▶ [Work item] Please quote the lines below word for word, leaving out the pictures.

*** Material for this task Section Begins ***

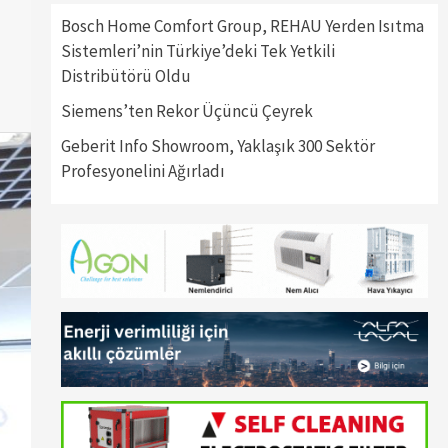
Bosch Home Comfort Group, REHAU Yerden Isıtma
Sistemleri’nin Türkiye’deki Tek Yetkili
Distribütörü Oldu
Siemens’ten Rekor Üçüncü Çeyrek
Geberit Info Showroom, Yaklaşık 300 Sektör
Profesyonelini Ağırladı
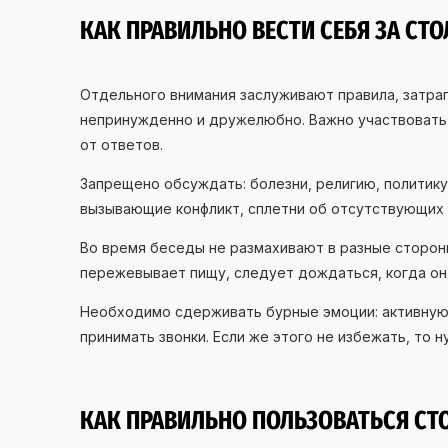
КАК ПРАВИЛЬНО ВЕСТИ СЕБЯ ЗА СТ
Отдельного внимания заслуживают правила, затра
непринужденно и дружелюбно. Важно участвовать 
от ответов.
Запрещено обсуждать: болезни, религию, политик
вызывающие конфликт, сплетни об отсутствующих
Во время беседы не размахивают в разные сторон
пережевывает пищу, следует дождаться, когда он 
Необходимо сдерживать бурные эмоции: активную
принимать звонки. Если же этого не избежать, то н
КАК ПРАВИЛЬНО ПОЛЬЗОВАТЬСЯ С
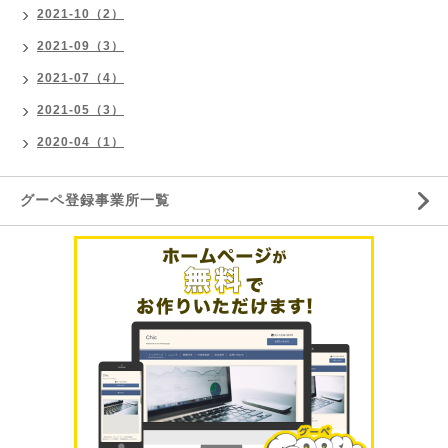
2021-10（2）
2021-09（3）
2021-07（4）
2021-05（3）
2020-04（1）
グーペ登録事業所一覧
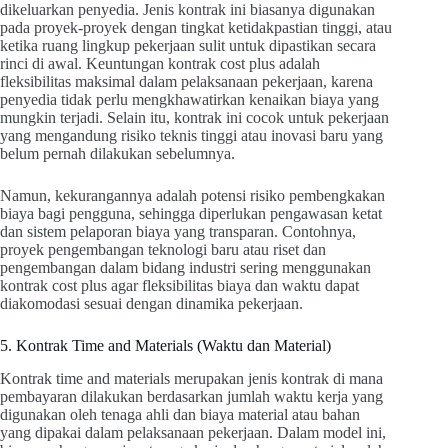
dikeluarkan penyedia. Jenis kontrak ini biasanya digunakan
pada proyek-proyek dengan tingkat ketidakpastian tinggi, atau
ketika ruang lingkup pekerjaan sulit untuk dipastikan secara
rinci di awal. Keuntungan kontrak cost plus adalah
fleksibilitas maksimal dalam pelaksanaan pekerjaan, karena
penyedia tidak perlu mengkhawatirkan kenaikan biaya yang
mungkin terjadi. Selain itu, kontrak ini cocok untuk pekerjaan
yang mengandung risiko teknis tinggi atau inovasi baru yang
belum pernah dilakukan sebelumnya.
Namun, kekurangannya adalah potensi risiko pembengkakan
biaya bagi pengguna, sehingga diperlukan pengawasan ketat
dan sistem pelaporan biaya yang transparan. Contohnya,
proyek pengembangan teknologi baru atau riset dan
pengembangan dalam bidang industri sering menggunakan
kontrak cost plus agar fleksibilitas biaya dan waktu dapat
diakomodasi sesuai dengan dinamika pekerjaan.
5. Kontrak Time and Materials (Waktu dan Material)
Kontrak time and materials merupakan jenis kontrak di mana
pembayaran dilakukan berdasarkan jumlah waktu kerja yang
digunakan oleh tenaga ahli dan biaya material atau bahan
yang dipakai dalam pelaksanaan pekerjaan. Dalam model ini,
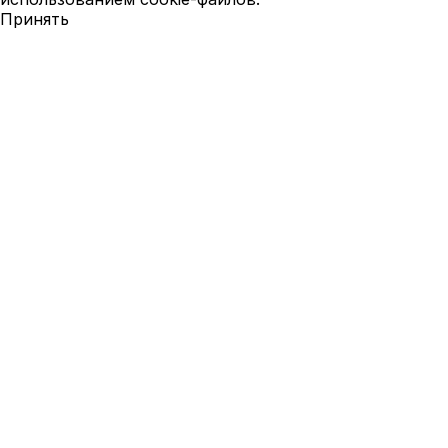
Принять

*** Material for this task Section Ends ***

▶ [Completed exercise]
Bosch Home Comfort Group, REHAU Yerden Isıtma
Sistemleri’nin Türkiye’deki Tek Yetkili
Distribütörü Oldu
Siemens’ten Rekor Üçüncü Çeyrek
Geberit Info Showroom, Yaklaşık 300 Sektör
Profesyonelini Ağırladı
КАК ПРАВИЛЬНО ВЕСТИ СЕБЯ ЗА СТ
Отдельного внимания заслуживают правила, затра
непринужденно и дружелюбно. Важно участвовать 
от ответов.
Запрещено обсуждать: болезни, религию, политик
вызывающие конфликт, сплетни об отсутствующих
Во время беседы не размахивают в разные сторон
пережевывает пищу, следует дождаться, когда он 
Необходимо сдерживать бурные эмоции: активную
принимать звонки. Если же этого не избежать, то н
КАК ПРАВИЛЬНО ПОЛЬЗОВАТЬСЯ С
2021-10（2）
2021-09（3）
2021-07（4）
2021-05（3）
2020-04（1）
グーペ登録事業所一覧
dikeluarkan penyedia. Jenis kontrak ini biasanya digunakan
pada proyek-proyek dengan tingkat ketidakpastian tinggi, atau
ketika ruang lingkup pekerjaan sulit untuk dipastikan secara
rinci di awal. Keuntungan kontrak cost plus adalah
fleksibilitas maksimal dalam pelaksanaan pekerjaan, karena
penyedia tidak perlu mengkhawatirkan kenaikan biaya yang
mungkin terjadi. Selain itu, kontrak ini cocok untuk pekerjaan
yang mengandung risiko teknis tinggi atau inovasi baru yang
belum pernah dilakukan sebelumnya.
Namun, kekurangannya adalah potensi risiko pembengkakan
biaya bagi pengguna, sehingga diperlukan pengawasan ketat
dan sistem pelaporan biaya yang transparan. Contohnya,
proyek pengembangan teknologi baru atau riset dan
pengembangan dalam bidang industri sering menggunakan
kontrak cost plus agar fleksibilitas biaya dan waktu dapat
diakomodasi sesuai dengan dinamika pekerjaan.
5. Kontrak Time and Materials (Waktu dan Material)
Kontrak time and materials merupakan jenis kontrak di mana
pembayaran dilakukan berdasarkan jumlah waktu kerja yang
digunakan oleh tenaga ahli dan biaya material atau bahan
yang dipakai dalam pelaksanaan pekerjaan. Dalam model ini,
Принять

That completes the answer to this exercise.